The Private Canon: The Specials' Midnight


This post is part of a series; for an explanation go here.

Though I grew into my teens in the 1980s, I mostly slept on the ska revival. I had friends who swore by the English Beat and the Specials, but where British bands were concerned I was more of a guitar rock/pop fan (Squeeze, the Jam, Elvis Costello).

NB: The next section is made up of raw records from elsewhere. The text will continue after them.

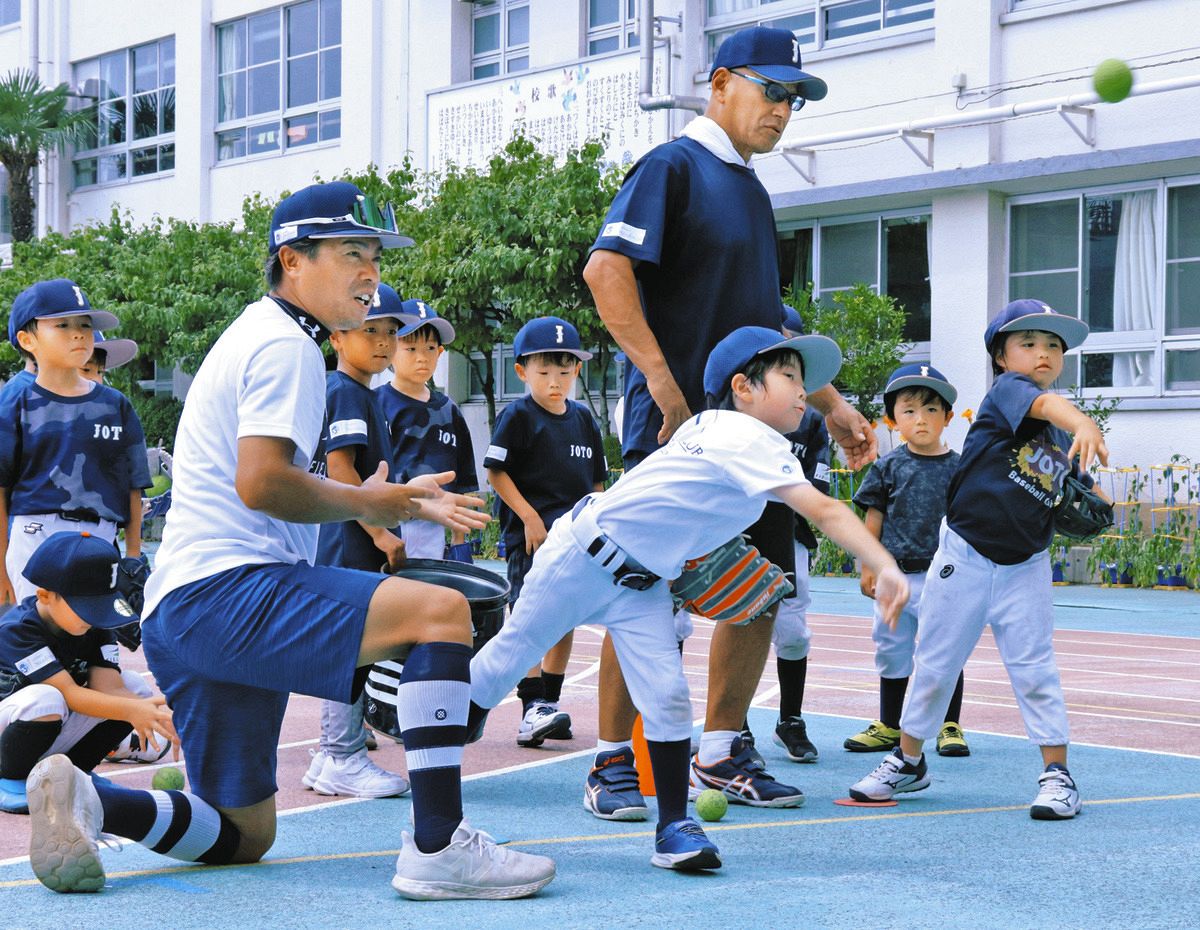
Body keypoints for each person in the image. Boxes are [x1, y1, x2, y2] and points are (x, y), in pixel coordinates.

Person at [23, 181, 555, 899]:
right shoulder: (285, 346)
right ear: (292, 259)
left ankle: (93, 801)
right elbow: (263, 482)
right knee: (442, 613)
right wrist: (377, 499)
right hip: (228, 591)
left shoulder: (263, 334)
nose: (370, 271)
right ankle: (438, 846)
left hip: (183, 610)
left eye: (374, 255)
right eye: (351, 253)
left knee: (244, 834)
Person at [469, 326, 908, 871]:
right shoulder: (745, 438)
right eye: (790, 377)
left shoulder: (716, 429)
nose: (804, 391)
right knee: (501, 665)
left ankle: (675, 826)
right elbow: (824, 510)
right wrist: (883, 563)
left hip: (643, 585)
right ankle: (436, 739)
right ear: (743, 387)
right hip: (580, 558)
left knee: (669, 699)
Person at [581, 25, 877, 819]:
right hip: (676, 428)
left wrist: (830, 402)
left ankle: (720, 749)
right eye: (770, 91)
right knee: (639, 594)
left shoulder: (750, 187)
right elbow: (605, 270)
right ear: (719, 85)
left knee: (760, 593)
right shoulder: (674, 167)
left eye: (793, 99)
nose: (782, 110)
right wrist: (663, 385)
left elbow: (762, 328)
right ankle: (610, 761)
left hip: (753, 433)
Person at [849, 299, 1109, 820]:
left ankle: (1057, 775)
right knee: (935, 664)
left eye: (1053, 345)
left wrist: (1098, 500)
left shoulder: (1059, 437)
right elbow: (1053, 409)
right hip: (964, 556)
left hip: (1025, 566)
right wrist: (1086, 422)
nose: (1043, 353)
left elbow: (1077, 491)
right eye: (1028, 343)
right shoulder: (1009, 394)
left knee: (1035, 668)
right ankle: (908, 759)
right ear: (1000, 356)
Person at [300, 289, 412, 799]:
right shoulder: (345, 390)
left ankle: (331, 755)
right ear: (338, 336)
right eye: (371, 330)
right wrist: (382, 534)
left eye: (391, 332)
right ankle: (340, 753)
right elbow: (343, 470)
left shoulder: (364, 393)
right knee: (349, 645)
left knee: (352, 646)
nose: (385, 341)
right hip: (350, 540)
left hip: (350, 537)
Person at [482, 317, 607, 748]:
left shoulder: (585, 421)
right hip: (532, 539)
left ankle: (550, 704)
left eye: (565, 371)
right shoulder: (518, 416)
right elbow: (496, 472)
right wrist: (530, 517)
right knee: (530, 617)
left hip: (575, 541)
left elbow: (596, 485)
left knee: (565, 619)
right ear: (521, 371)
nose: (555, 381)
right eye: (544, 371)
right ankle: (530, 708)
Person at [844, 364, 969, 757]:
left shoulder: (961, 467)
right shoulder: (887, 467)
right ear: (892, 419)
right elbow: (873, 519)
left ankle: (949, 724)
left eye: (932, 410)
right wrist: (869, 564)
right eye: (910, 410)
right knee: (892, 646)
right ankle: (890, 724)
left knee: (945, 649)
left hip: (946, 576)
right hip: (896, 576)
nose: (921, 419)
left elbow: (970, 521)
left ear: (948, 418)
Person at [0, 532, 175, 814]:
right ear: (44, 595)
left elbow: (110, 689)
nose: (96, 617)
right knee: (47, 698)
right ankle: (10, 778)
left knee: (135, 690)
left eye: (102, 608)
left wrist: (156, 712)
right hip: (8, 735)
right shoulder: (17, 631)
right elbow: (69, 694)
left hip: (46, 726)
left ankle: (74, 773)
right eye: (87, 608)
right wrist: (132, 710)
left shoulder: (94, 625)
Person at [0, 279, 149, 607]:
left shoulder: (114, 405)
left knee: (98, 640)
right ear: (29, 340)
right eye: (63, 325)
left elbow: (132, 483)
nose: (79, 334)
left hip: (99, 536)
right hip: (37, 533)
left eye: (85, 325)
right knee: (38, 638)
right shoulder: (15, 399)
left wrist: (134, 555)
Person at [377, 295, 478, 563]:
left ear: (441, 353)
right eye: (410, 349)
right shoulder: (376, 403)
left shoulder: (449, 410)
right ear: (390, 349)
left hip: (435, 524)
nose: (422, 358)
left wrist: (459, 541)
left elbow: (462, 481)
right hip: (389, 520)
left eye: (430, 348)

The exception was 1984's In the Studio, the epic, eccentric swan song by what was left of the Specials, by then called the Special A.K.A. This extraordinary record hits heights of idealism ("Free Nelson Mandela") and outrage ("War Crimes") as well as depths of despair ("Housebound") and disorientation ("Bright Lights") you don't usually hear together on one collection. It’s a rich meal of a record, no question, and with a chaser—honestly, by the time it gets to the woozy penultimate song, "Alcohol," you are liable to feel a bit trashed, like you've been up all night. What has always set it apart, I think, is its heady blend of infectious tunefulness spiked with dissonance, and its often unapologetically aggressive lyrics (check out "Racist Friend")—this is pop music, no question, but pop that throbs and weaves rather than grooves, for what Alexis Petridis aptly pegged as a "party-killing record."

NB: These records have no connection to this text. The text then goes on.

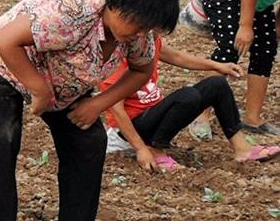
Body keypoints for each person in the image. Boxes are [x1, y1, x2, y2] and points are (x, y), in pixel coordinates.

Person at [0, 0, 182, 221]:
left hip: (65, 83)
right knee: (4, 134)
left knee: (88, 140)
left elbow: (142, 70)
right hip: (4, 64)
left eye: (148, 28)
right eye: (137, 23)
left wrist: (99, 104)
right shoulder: (70, 13)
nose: (139, 34)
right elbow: (6, 40)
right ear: (115, 5)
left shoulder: (136, 36)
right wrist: (38, 89)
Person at [103, 39, 280, 170]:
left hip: (153, 118)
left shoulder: (149, 41)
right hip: (128, 131)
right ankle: (156, 151)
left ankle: (242, 148)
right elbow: (117, 111)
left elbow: (180, 57)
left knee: (217, 83)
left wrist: (218, 66)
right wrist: (140, 149)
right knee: (188, 96)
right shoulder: (117, 57)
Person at [185, 0, 280, 137]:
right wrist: (245, 26)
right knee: (231, 45)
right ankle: (200, 115)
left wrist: (276, 30)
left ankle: (252, 120)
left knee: (266, 48)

The real keeper from the album wouldn’t ruin a party unless you listened closely to the words. "What I Like Most About You Is Your Girlfriend" is on the surface a simple, mostly-two-chord bop whose title gives its whole jokey premise away. But the fact that those two chords are C and C# (or Db), and that the cynical pitch of the narrator is delivered in a sickly-sweet angelic soprano, makes all the difference. It’s Specials founder and keyboardist Jerry Dammers on vocals, amazingly in one of his only appearances in the role. His melody leans hard into the chromatic intervals suggested by the chords, but the song’s most seductive hook is used both under the faintly leering lyric, "Her love must be sweeter than candy/Stronger than brandy" etc., and as the basis of a haunting horn chart:

It’s bonkers to me that Elvis Costello would bother to cover this song but skip that part altogether:

The only tricky section that deviates from the two-chord groove comes around 3:25 in the video at the top of this post, with the turnaround "Your girlfriend has only got one fault...that’s you." When I arranged it for my old L.A. band Millhouse (in a version that never made it out of the rehearsal studio), I perhaps over-complicated it thus (it’s at 2:18 in the video):

 
That works? But I don’t think it’s quite right. If you can figure it out, let me know!

Speaking of the official Specials video at the top of the post, how creepy is that? Dammers looks like a vampire Cole Porter. Strangely enough, "Girlfriend" was not only the Specials' last song; In the Studio was also Dammers’s last complete studio album (he’s still going strong). Quit while he was ahead, I guess.